'Ganguly also to blame for spin problem'
I would have picked three spinners in the squad and I am shocked Murali Kartik was not in the original team, says Ian Chappell in an interview with Pradeep Magazine.india Updated: Dec 14, 2003 00:27 IST
Former Australia skipper Ian Chappell says that the Indian captain Sourav Ganguly's lack of trust in left-arm spinners is one of the main reasons behind the recent spin problem India is facing.
Chappell says Murali Kartik is a quality attacking bowler, and as the Aussies don't play spin very well - especially the left-arm variety - he should have been the first choice for India's tour Down Under. He also says in this interview India are being stupid by ignoring their spin legacy. Excerpts:
Do you think India have the right attack ?
I would have picked three spinners in the squad and I am shocked Murali Kartik was not in the original team.
Why three spinners?
I think anyone playing Australia should know their past record. The only two places they have lost a Test series are India and Sri Lanka, places where spin plays an important role. Left-arm spinner Ray Price (Zimbabwe) took six wickets in a Test in Australia recently.
Kartik is a very attacking bowler. I think the problem lies with your skipper. I think Sourav Ganguly does not trust left-arm spinners. It could be because he can play them very well or he just does not understand left-arm spinners. It is very important for the captain to understand his bowlers.
What does that mean?
Well, Imran once said that bowlers make better captains because they understand what it is all about. I remember how badly Ganguly handled Kartik in a Test against Zimbabwe. He let Kumble attack from one end and told Kartik to bowl a leg stump line to contain the batsmen.

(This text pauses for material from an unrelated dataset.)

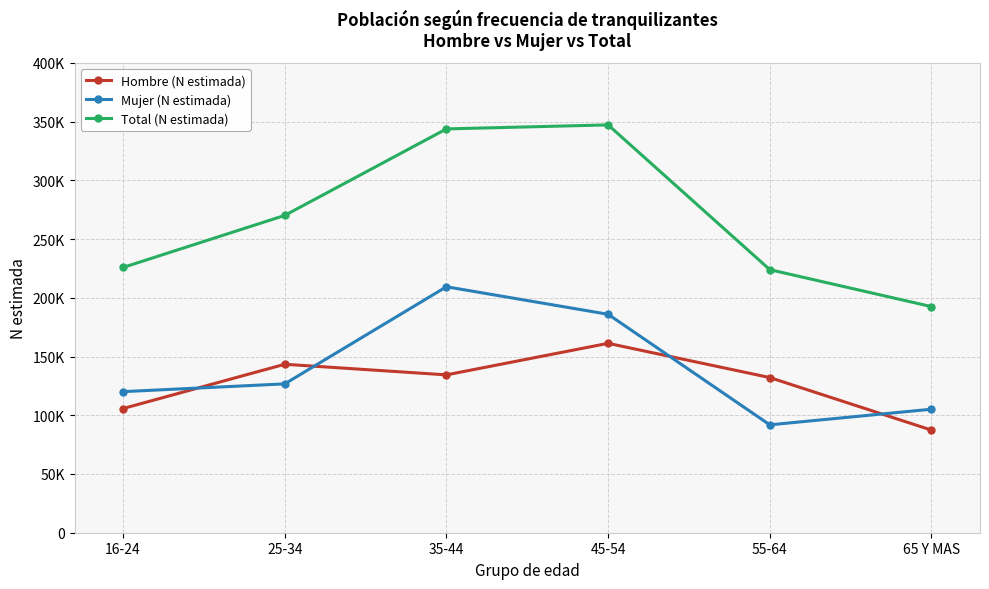

Reading left to right, list all the values displayed in this chart.

Hombre (N estimada): 105717	143392	134363	161219	132073	87335
Mujer (N estimada): 120084	126704	209368	185934	91845	105138
Total (N estimada): 225801	270096	343731	347153	223918	192473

I thought that made no sense, as Karthik is an attacking bowler. I remember once Steve Waugh had nine fielders at the boundary for Brian Lara and the bowler was Shane Warne. You don't do such a thing to bowlers who are wicket-takers. I wouldn’t have done that to Dennis Lillee.
Was playing one spinner here a mistake?
Yes. On Adelaide wicket you should play two spinners. I would say on a wicket like Brisbane two spinners would not have been the right choice. Actually, you should have four quality bowlers in your team, two fast and two spinners and one genuine all-rounder.
Do you think India is doing the right thing by laying emphasis on fast bowling?
I think India are being stupid by chasing fast bowlers and ignoring their spin legacy. I think Indians have a natural ability to be good spinners. Like here, a good fast bowler just pops out from nowhere just when you are thinking there is no one good enough around.
Why do you say that?
I say this because of my experience with the Indians. I have seen rich Indian businessmen all over the world, who are wily, shrewd and have a lot of patience. And these are the qualities you require to be a good spinner. I remember talking to Prasanna once when he was here on some work and after 20 minutes of talk I told him 'now I know why you were such a good spinner'.
What was special about Prasanna?
He knew so much about his craft that I realised a lot of thought and planning must have gone into his bowling.
Where is India lacking at the moment?
I think you have all the makings of a good team. It is also improving its overseas record. But I think you lack a bowler who could bring you back into a match when the going is not good. Anil Kumble had that skill; I am not sure any more.
What would your advice be?
Look, I think India is also making the same mistake, which the rest of the world made, trying to follow the path of the West Indies team of the seventies and eighties. People forget that they had great fast bowlers.
In their case it was not the quantity but the quality that mattered. Have four fast bowlers but they should be good enough also. In your case, you had a great spin attack in Bedi, Prasanna and Chandra. If at that time you had someone like Kapil Dev in the team, it would have been a great attack.